EXERCISE DESCRIPTION:
Exact reproduction is required for the lines below starting at the line with "17: (105, 273, 0.32)" and ending at the line with "[00:01.500]", both included. No other lines, and no pictures.
+++ INFORMATION PROVIDED
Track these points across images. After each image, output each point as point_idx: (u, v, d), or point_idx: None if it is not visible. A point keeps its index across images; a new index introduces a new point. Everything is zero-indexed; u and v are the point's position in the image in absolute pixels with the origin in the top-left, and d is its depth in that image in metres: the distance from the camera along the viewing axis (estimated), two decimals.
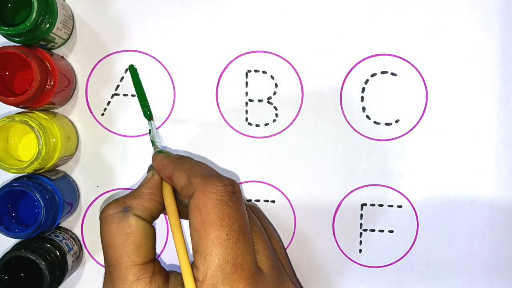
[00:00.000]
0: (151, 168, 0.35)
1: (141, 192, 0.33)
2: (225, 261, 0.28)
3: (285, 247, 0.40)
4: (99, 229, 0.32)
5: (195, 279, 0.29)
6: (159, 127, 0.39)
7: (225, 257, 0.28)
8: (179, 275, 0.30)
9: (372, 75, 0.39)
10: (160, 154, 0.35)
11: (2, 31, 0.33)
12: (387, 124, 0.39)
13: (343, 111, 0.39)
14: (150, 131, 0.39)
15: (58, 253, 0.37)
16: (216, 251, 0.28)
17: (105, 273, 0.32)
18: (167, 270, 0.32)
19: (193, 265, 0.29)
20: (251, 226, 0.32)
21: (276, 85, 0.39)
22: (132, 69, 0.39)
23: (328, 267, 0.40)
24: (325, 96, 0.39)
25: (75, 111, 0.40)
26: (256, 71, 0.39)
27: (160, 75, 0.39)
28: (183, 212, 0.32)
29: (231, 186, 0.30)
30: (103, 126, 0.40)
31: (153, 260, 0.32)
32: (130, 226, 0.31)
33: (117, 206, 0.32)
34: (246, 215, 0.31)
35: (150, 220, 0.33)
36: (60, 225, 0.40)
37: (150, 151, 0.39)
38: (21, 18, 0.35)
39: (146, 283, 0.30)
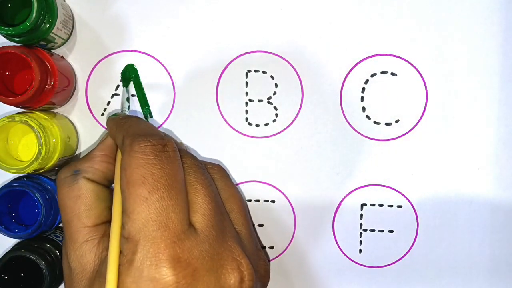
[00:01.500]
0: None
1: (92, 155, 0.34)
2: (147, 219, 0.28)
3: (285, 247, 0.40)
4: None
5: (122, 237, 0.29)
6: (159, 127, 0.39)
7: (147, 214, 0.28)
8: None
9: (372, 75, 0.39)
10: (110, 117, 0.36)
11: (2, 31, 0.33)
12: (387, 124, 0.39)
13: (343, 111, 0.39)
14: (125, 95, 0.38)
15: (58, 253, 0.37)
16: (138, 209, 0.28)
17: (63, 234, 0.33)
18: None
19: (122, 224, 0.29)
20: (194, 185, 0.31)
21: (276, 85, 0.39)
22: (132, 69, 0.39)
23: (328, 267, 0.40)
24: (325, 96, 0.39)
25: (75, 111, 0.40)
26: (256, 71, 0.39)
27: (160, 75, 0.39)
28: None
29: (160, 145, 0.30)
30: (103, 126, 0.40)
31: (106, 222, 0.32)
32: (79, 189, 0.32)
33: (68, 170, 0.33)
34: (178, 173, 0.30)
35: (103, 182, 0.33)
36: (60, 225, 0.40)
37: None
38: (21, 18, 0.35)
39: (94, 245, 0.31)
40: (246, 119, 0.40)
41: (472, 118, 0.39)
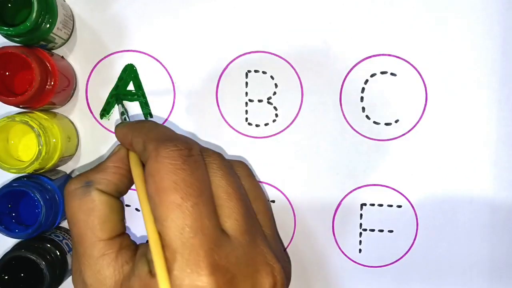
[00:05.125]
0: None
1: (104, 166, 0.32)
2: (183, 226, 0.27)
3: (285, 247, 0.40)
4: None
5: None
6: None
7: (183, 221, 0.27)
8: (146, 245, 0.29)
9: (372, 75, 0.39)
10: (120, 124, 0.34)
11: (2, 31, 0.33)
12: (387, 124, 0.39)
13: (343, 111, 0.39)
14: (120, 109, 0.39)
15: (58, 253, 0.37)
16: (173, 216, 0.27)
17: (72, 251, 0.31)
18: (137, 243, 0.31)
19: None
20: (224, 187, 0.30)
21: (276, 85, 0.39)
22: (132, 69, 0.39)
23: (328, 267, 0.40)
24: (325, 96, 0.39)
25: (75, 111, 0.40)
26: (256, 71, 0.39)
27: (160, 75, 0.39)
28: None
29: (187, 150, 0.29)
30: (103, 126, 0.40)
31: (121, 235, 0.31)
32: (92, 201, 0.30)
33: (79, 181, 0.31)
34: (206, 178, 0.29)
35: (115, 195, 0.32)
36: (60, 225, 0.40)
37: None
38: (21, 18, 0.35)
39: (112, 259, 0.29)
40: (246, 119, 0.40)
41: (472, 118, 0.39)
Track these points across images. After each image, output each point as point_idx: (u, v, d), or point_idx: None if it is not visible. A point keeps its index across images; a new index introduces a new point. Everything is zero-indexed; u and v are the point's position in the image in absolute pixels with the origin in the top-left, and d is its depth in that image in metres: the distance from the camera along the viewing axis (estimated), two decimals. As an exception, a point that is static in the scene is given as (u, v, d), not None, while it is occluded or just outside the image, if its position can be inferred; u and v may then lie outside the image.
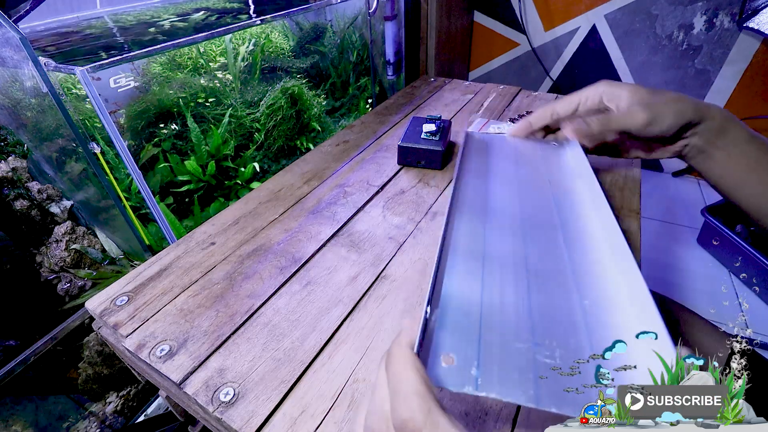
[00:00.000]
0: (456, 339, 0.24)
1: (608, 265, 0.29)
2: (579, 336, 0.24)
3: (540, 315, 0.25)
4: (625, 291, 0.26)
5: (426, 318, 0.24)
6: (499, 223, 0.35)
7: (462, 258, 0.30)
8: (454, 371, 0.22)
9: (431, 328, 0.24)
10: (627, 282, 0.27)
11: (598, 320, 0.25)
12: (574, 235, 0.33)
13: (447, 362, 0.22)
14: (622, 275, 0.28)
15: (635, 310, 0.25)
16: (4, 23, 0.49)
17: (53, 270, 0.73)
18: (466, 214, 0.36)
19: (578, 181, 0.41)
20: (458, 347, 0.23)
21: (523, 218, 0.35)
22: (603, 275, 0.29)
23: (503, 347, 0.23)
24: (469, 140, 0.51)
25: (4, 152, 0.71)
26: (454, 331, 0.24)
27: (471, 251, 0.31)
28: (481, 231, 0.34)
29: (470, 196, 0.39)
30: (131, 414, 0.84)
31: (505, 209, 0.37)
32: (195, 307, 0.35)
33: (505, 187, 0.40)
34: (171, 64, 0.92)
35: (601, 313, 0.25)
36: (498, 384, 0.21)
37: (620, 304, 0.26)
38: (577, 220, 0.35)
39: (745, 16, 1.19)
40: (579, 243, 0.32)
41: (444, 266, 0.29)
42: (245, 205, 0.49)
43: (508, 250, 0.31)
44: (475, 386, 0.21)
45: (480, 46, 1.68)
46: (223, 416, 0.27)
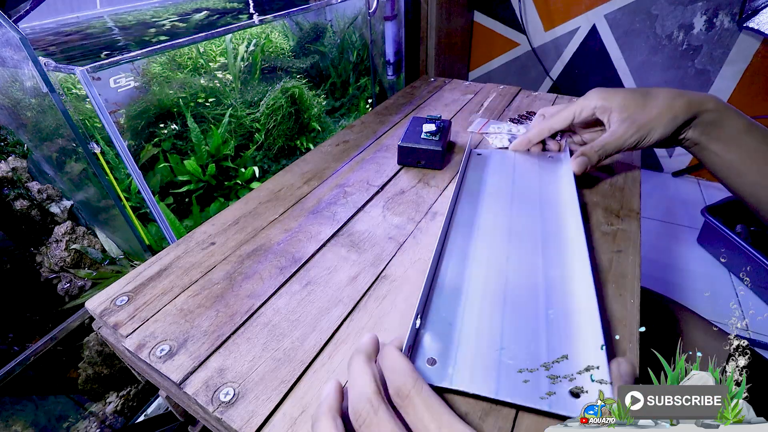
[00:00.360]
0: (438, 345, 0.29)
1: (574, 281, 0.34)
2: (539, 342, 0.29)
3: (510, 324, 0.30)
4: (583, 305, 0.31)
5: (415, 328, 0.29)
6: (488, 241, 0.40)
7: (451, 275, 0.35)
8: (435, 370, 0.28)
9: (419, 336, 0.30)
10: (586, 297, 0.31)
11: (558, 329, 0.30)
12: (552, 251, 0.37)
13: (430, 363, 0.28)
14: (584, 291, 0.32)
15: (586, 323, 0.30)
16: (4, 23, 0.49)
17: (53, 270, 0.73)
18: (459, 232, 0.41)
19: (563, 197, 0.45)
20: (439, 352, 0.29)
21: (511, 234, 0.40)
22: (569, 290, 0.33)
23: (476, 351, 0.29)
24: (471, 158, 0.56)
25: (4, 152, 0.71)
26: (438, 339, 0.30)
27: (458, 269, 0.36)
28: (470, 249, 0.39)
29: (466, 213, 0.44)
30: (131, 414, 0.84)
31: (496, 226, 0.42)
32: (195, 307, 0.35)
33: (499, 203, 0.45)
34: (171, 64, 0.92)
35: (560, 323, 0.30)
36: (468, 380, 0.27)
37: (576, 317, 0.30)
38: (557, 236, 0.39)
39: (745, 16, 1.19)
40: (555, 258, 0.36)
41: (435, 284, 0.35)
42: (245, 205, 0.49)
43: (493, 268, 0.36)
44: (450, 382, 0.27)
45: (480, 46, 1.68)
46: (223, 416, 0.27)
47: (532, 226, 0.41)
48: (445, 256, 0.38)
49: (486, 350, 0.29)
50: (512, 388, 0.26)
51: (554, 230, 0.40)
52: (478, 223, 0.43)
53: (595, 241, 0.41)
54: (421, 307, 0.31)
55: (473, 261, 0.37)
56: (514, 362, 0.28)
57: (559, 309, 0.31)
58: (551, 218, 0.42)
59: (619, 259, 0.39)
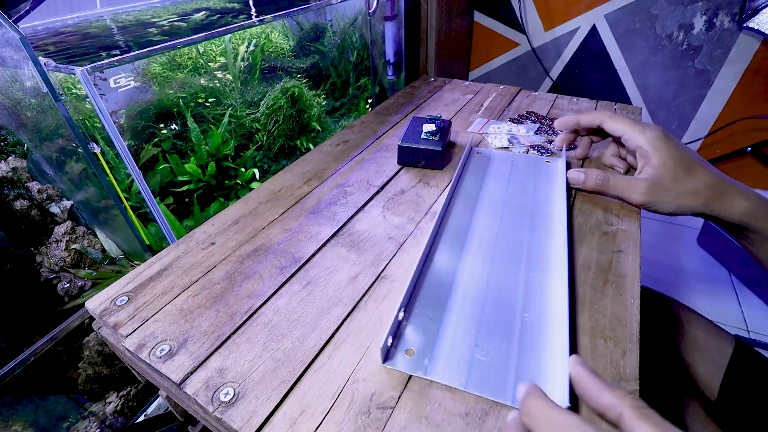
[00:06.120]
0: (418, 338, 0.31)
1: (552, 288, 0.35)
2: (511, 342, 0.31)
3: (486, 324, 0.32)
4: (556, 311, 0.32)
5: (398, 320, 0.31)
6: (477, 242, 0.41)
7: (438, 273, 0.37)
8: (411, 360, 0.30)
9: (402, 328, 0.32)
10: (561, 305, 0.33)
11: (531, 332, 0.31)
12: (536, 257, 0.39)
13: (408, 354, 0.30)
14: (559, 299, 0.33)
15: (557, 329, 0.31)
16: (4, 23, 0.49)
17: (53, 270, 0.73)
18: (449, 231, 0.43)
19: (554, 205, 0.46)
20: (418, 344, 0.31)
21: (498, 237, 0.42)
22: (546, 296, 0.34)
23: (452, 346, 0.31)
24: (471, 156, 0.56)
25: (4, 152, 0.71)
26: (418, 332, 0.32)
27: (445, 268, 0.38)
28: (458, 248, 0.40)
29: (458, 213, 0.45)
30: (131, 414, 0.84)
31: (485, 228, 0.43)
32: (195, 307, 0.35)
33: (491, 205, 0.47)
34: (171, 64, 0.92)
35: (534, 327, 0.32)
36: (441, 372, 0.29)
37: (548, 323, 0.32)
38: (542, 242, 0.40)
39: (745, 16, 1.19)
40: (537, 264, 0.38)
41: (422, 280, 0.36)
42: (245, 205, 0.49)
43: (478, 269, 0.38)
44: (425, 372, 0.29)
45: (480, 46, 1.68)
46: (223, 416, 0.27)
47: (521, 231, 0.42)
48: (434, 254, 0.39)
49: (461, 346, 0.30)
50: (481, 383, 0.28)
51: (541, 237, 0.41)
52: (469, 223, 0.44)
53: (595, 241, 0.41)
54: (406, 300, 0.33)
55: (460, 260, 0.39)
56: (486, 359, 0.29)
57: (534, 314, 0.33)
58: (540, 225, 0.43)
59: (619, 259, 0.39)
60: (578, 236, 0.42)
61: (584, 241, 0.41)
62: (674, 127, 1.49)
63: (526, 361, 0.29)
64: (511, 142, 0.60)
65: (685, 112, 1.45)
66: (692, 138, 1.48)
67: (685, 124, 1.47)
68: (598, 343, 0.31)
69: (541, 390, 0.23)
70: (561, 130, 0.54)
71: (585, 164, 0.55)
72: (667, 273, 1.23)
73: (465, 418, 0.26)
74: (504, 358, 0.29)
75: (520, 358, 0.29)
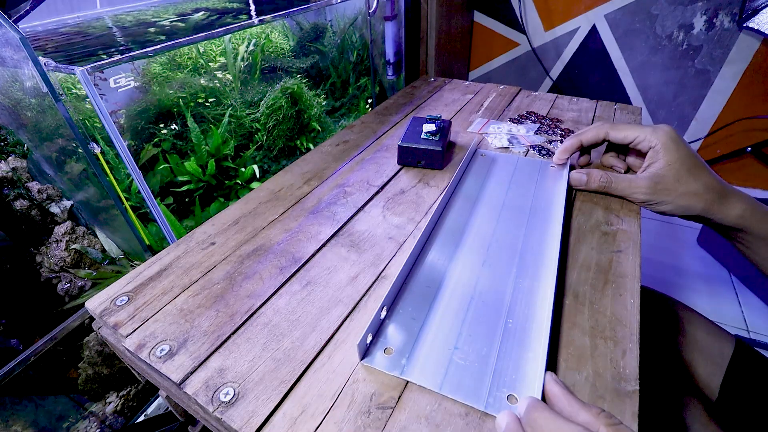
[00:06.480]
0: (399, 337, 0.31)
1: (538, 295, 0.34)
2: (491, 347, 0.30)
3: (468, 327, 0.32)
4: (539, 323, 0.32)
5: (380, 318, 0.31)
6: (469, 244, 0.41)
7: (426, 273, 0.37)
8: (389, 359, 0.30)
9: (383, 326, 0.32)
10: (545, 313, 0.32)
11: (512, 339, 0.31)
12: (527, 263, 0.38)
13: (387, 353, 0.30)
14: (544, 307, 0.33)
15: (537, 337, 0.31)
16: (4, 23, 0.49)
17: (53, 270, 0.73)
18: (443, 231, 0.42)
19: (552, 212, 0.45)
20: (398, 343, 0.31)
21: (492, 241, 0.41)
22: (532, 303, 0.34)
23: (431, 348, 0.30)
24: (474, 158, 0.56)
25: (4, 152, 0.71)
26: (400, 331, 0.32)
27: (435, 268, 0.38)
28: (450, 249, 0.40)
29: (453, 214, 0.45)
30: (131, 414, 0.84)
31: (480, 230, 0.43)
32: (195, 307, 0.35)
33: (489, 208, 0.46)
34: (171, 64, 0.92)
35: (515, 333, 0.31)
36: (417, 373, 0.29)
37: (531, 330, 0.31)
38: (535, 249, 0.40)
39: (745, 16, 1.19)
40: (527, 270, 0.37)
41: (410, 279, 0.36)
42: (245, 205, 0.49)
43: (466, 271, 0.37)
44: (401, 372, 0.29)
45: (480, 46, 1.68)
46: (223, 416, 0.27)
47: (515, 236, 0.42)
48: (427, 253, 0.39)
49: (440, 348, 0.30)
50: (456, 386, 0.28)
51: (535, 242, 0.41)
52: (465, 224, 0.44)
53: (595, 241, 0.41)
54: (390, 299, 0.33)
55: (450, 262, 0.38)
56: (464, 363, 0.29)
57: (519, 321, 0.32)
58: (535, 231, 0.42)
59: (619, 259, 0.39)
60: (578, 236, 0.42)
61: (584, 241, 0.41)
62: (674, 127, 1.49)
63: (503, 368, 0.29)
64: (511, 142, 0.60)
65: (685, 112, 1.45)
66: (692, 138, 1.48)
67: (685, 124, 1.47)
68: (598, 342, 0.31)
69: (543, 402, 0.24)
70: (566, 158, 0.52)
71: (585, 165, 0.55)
++++++
PROBLEM SOLUTION:
17: (105, 273, 0.32)
18: (167, 270, 0.32)
19: (193, 265, 0.29)
20: (251, 226, 0.32)
21: (276, 85, 0.39)
22: (132, 69, 0.39)
23: (328, 267, 0.40)
24: (325, 96, 0.39)
25: (75, 111, 0.40)
26: (256, 71, 0.39)
27: (160, 75, 0.39)
28: (183, 212, 0.32)
29: (231, 186, 0.30)
30: (103, 126, 0.40)
31: (153, 260, 0.32)
32: (130, 226, 0.31)
33: (117, 206, 0.32)
34: (246, 215, 0.31)
35: (150, 220, 0.33)
36: (60, 225, 0.40)
37: (150, 151, 0.39)
38: (21, 18, 0.35)
39: (146, 283, 0.30)
[00:01.500]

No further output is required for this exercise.